Sister of Virginia Woolf, wife of critic Clive Bell, lover of painter Duncan Grant, and an accomplished artist herself, Vanessa Bell was a mainstay of the Bloomsbury group. As was only to be expected from this unconventional little group, Vanessa's personal life was a tangle of soap-opera proportions, including an illegitimate daughter fathered by Grant but raised as her husband's and a succession of Grant's male lovers among other eccentricities. Yet she was also an oddly conventional woman in many respects, maintaining her married name long after she'd deserted her husband to live with her lover, and devoting herself to her children in a shockingly (for Bloomsbury) maternal way. Though paint on canvas was her primary modality of expression, Vanessa Bell was also a talented writer, as evidenced in the Selected Letters of Vanessa Bell
In her introduction to the collection, editor Regina Marler writes:
To her children, her sister, her lovers, Vanessa wrote almost daily. On the whole, her reserve and shyness argued against written declarations of affection; she preferred to entertain, keeping up a teasing, ironic tone. She excelled in narratives of domestic chaos and embarrassment. She was forever spilling her inkpot down the front of her skirt, then describing the mess.
The letters selected here reflect all this and more.
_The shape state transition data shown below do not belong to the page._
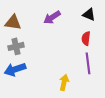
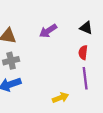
yellow arrow: (64, 82) -> (60, 98), turned 56

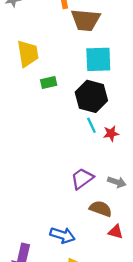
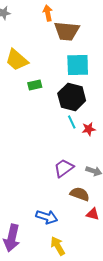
yellow trapezoid: (28, 54) -> (17, 60), turned 140

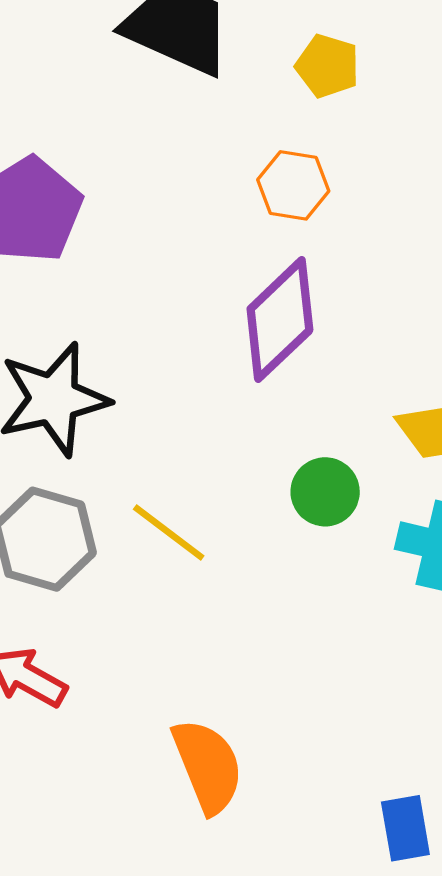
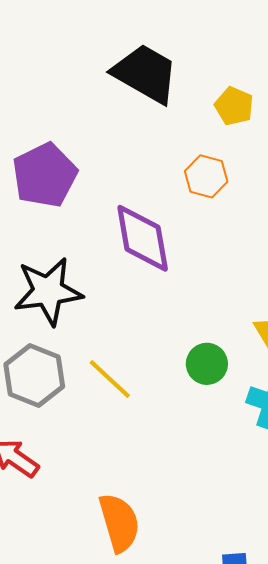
purple diamond: (280, 320) -> (143, 238), moved, turned -62

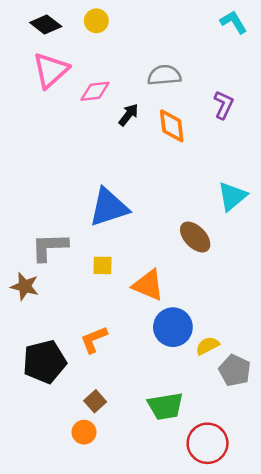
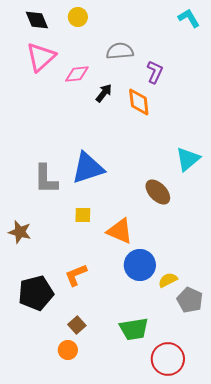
black diamond: (46, 25) -> (37, 20), turned 30
gray semicircle: (164, 75) -> (120, 51), moved
purple L-shape: (224, 105) -> (155, 72), moved
gray L-shape: (49, 247) -> (46, 179), moved, turned -88

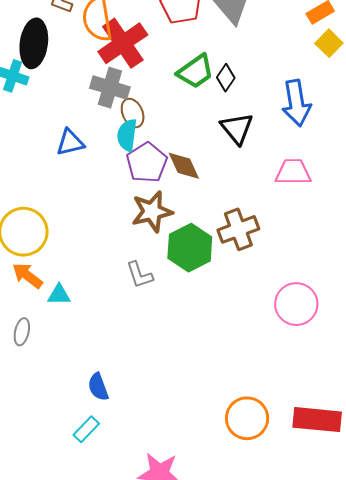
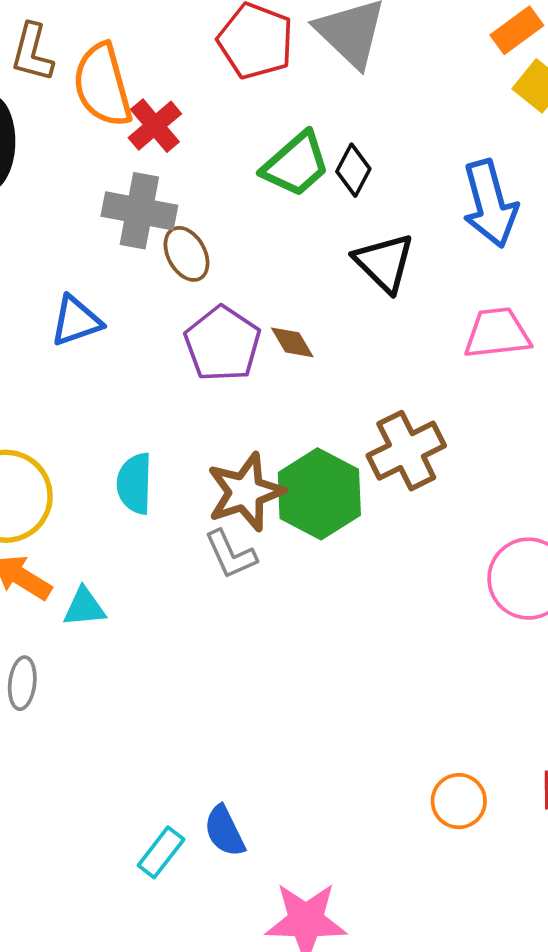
red cross: (123, 43) -> (155, 126), size x0.6
cyan semicircle: (127, 135) -> (135, 484), moved
brown diamond: (184, 166) -> (292, 342), size x0.7
brown star: (152, 212) -> (245, 492), moved
blue semicircle: (98, 387) -> (225, 831), moved
orange circle: (247, 418) -> (459, 801), size x0.7

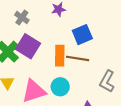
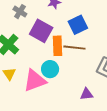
purple square: (28, 46) -> (41, 31), moved
cyan circle: (60, 87) -> (50, 69), moved

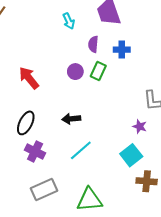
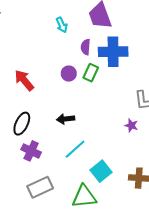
blue cross: (122, 50) -> (113, 52), size x1.8
cyan square: (131, 155) -> (101, 171), moved

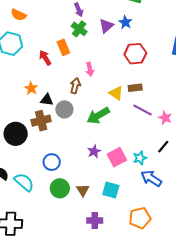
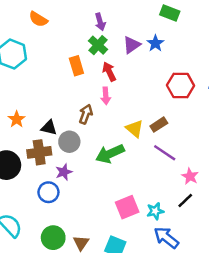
orange semicircle: (19, 15) -> (38, 19), moved
red hexagon: (135, 54) -> (181, 85), moved
red arrow: (45, 58) -> (109, 72), moved
orange star: (31, 88) -> (17, 119), moved
brown rectangle: (135, 88) -> (159, 125), turned -32
pink star: (165, 118) -> (190, 176), moved
purple star: (94, 151) -> (64, 172), moved
blue circle: (52, 162) -> (48, 192), moved

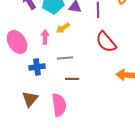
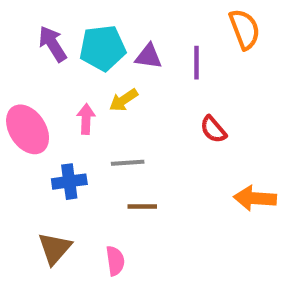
red semicircle: (106, 42) -> (213, 129), size x0.6
pink semicircle: (59, 105) -> (115, 261), size x0.6

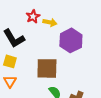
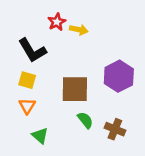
purple hexagon: (71, 40) -> (119, 76), moved

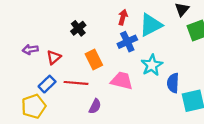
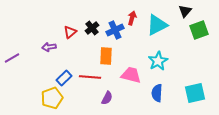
blue cross: (127, 42) -> (115, 30), moved
red triangle: (54, 57) -> (70, 32), moved
orange rectangle: (94, 60) -> (106, 56), turned 30
blue semicircle: (173, 83) -> (157, 93), moved

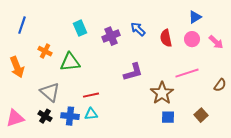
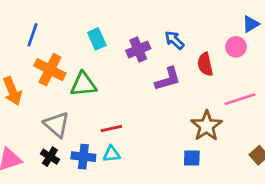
blue line: (22, 25) -> (32, 35), moved
red semicircle: (166, 38) -> (205, 64), moved
pink circle: (192, 39) -> (236, 47), moved
orange cross: (45, 51) -> (50, 70), size x1.6
purple L-shape: (133, 72) -> (168, 79), moved
blue square: (168, 117) -> (192, 158), moved

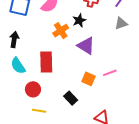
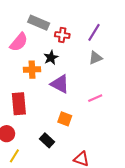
orange cross: (61, 31) -> (32, 70), turned 35
pink line: (110, 73) -> (95, 98), moved
yellow line: (39, 111) -> (14, 156), turned -64

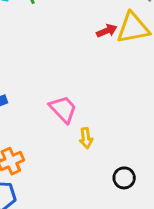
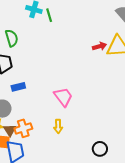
yellow arrow: (86, 138) -> (58, 126), moved

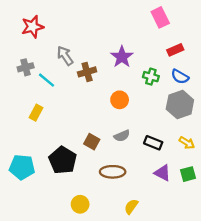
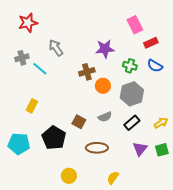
pink rectangle: (160, 17) -> (135, 25), moved
purple star: (122, 57) -> (105, 49), turned 30
brown cross: (87, 72) -> (87, 72), moved
gray hexagon: (180, 104) -> (132, 94), moved
yellow rectangle: (36, 113) -> (32, 106), moved
black rectangle: (153, 143) -> (132, 123), turned -63
yellow arrow: (187, 143) -> (161, 123), turned -64
purple triangle: (162, 173) -> (140, 149), turned 42

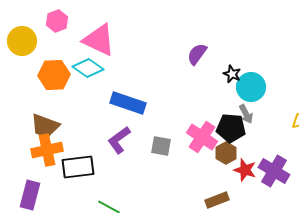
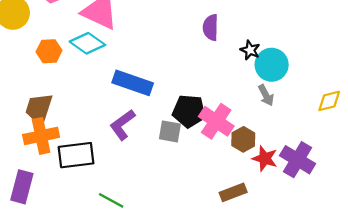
purple semicircle: (197, 54) -> (211, 27), turned -35
orange hexagon: (54, 75) -> (49, 51), size x0.7
brown trapezoid: (45, 126) -> (39, 109), turned 88
black pentagon: (231, 128) -> (189, 111), moved

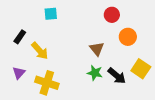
Writing to her friend Margery Snowden while touring Italy, she describes an elderly woman "muttering imprecations and growling at her unfortunate daughter.... Shall I shock you if I tell you of her form of oath, when her unfortunate daughter happens to offend her? 'G-d d-amn you,' she shrieks at her." Vanessa then adds, charmingly, "I think dashes may make it less shocking..." Art, literature, domestic details, and personal relationships are among the subjects Vanessa Bell touches on, and taken together, this collection provides both a self-portrait of the artist and an intimate glimpse of the remarkable circle in which she moved. --Margaret Prior
From Publishers Weekly
Painter Vanessa Bell (1879-1961) conducted an intimate correspondence with fellow members of the circle of English artists and writers known as the Bloomsbury group. Published here for the first time in this collection edited by Marler, literary editor of the journal Aleh-zon , are more than 300 of Bell's letters, written between 1885 and 1961, accompanied by biographical essays and a foreword by Bell's son, Quentin. Included are her letters written to husband Clive Bell, to friends Lytton Strachey and Maynard Keynes, and to her lovers, art critic Roger Fry and painter Duncan Grant. The letters testify to Bell's passion for painting and to her commitment to an unconventional life. Those written to her sister, the writer Virginia Woolf, express both love and concern for Woolf's precarious mental health. Bell also wrote about the devastation she experienced over the death of her son, Duncan, during World War II, and Virginia's suicide in 1941. This is a valuable addition to Bloomsbury studies. Illustrations.